Book Review: Urban Poverty in America, Alex Kotlowitz’s “There Are No Children Here”
It would seem hard to imagine a place where children attend more funerals than weddings. A place where a mother—almost certain her children would not reach adulthood—pays $80 a month for burial insurance, even though they have barely reached adolescence. But this is the case for Lafayette and Pharaoh Rivers, their mother LaJoe and almost everyone else in their family. Alex Kotlowitz’s “There Are No Children Here” details two years in the lives of the Rivers boys, humanizing the problem of urban poverty by portraying its most helpless victims—the children who are forced to live in it.
Long before Hurricane Katrina had U.S. politicians decrying the problem of urban poverty and lamenting about “Two Americas,” Alex Kotlowitz wrote about Lafayette and Pharaoh Rivers, two brothers living in the Henry Horner housing project on Chicago’s West Side. Kotlowitz first met the two boys in the summer of 1985, when he was writing the text for a friend’s photo essay on children living in poverty. Kotlowitz returned to Horner two years later to write on a similar topic for the Wall Street Journal. It was then he asked LaJoe, the boys’ mother, to chronicle the lives of her sons.
With his meticulous reporting and apparent empathy, Kotlowitz portrays the struggles of 12-year-old Lafayette and his 9-year-old brother, Pharaoh. The boys live in an apartment with cinder block walls, a tub with a perpetually leaky faucet, and a bathroom toilet whose putrid smells may be the result of at-home abortions performed by the previous tenants. Shootings, between rival gangs and by the police, are part of the reality for Lafayette and Pharaoh. Throughout the book, the boys lose friends and family to gun violence, drugs and prison.
Despite the depression that surrounds them, Lafayette and Pharaoh maintain some of their innocence. They play on railroad tracks and believe they’ll find leprechauns and a pot of gold after they see a rainbow. Though the boys know many people who go to prison, during a school spelling bee Pharaoh is unable to spell the word cellblock, an irony that shows he is still a child and can’t fully comprehend what could await him in the future.
Kotlowitz does a stellar job of linking the problems in Horner to bad public policy and neglect by Chicago city officials. The Chicago Housing Authority had lost control of its housing complexes to street gangs and seemed to have long forgotten about its residents or improving their living conditions. Some of the police responded to violence in Horner and other projects by treating many of the residents like possible criminals. As Kotlowitz puts it, “white opposition on the Chicago City Council gummed up most efforts by the administration to do much of anything” to change the city’s public housing.
Throughout the book, it becomes apparent Kotlowitz may have become too involved in the lives of his subjects. He doesn’t impose the same standard of accountability on the residents of public housing or examine why they made certain choices, sometimes even pardoning their mistakes as the inevitable consequences of being black and poor.
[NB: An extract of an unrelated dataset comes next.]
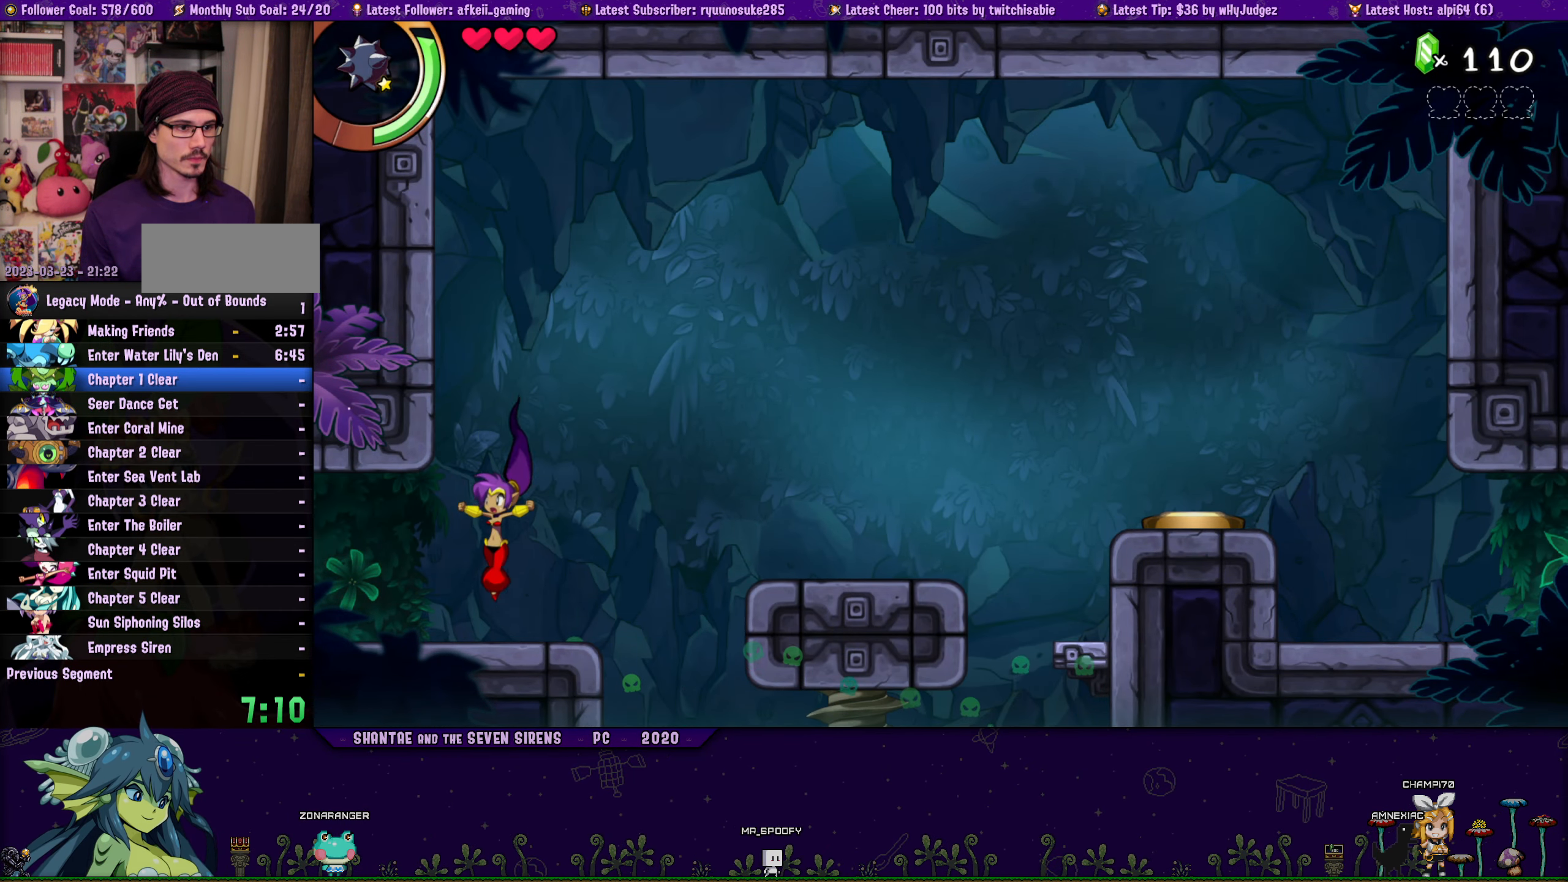
{"buttons": ["DPAD_LEFT"], "left_stick": "center", "right_stick": "center", "events": []}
While some kids did get lost to the neighborhood, as Kotlowitz says, one has to wonder where LaJoe Rivers was when Lafayette and Pharaoh were out late at night watching cars at the Chicago Bears Stadium. Why did LaJoe allow her grown daughter, her three children, her daughter’s boyfriend and his brother, none of whom paid bills, to move into her already cramped apartment? No one is blaming her and other Horner residents for living in poverty, but it seemed as though they were resigned to their fate.
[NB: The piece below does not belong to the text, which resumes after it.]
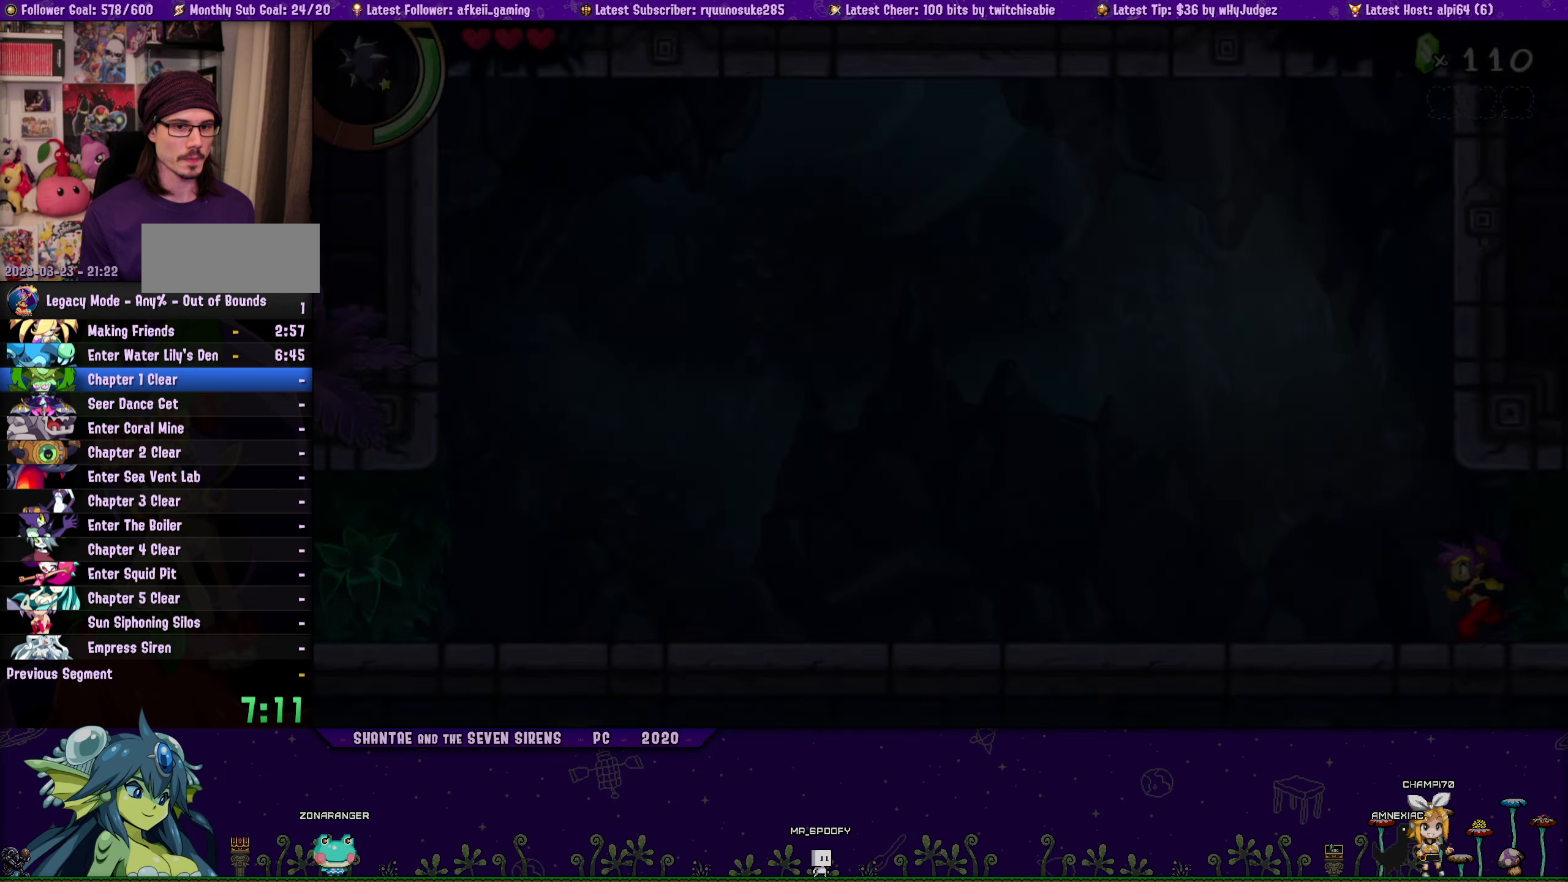
{"buttons": ["DPAD_LEFT"], "left_stick": "center", "right_stick": "center", "events": []}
“There Are No Children Here” is timeless in its portrayal of urban poverty. Chicago’s Plan for Transformation has changed Henry Horner into mixed-income, low-rise housing, but that change may be more structural than substantive. Many of the problems that plagued Lafayette and Pharaoh still exist today. No one has created a solution to dealing with persistent poverty in this country, but the answer may start with the children who live in it. Kotlowitz implies it is society’s communal responsibility to give these kids a fighting chance. Educating them and giving them the same opportunities as middle class kids in the suburbs is a starting point. Unlike Lafayette, those children don’t have to worry about what they’ll become if they grow up. For them, as it should be for all children, growing up is never a question of if, but of when.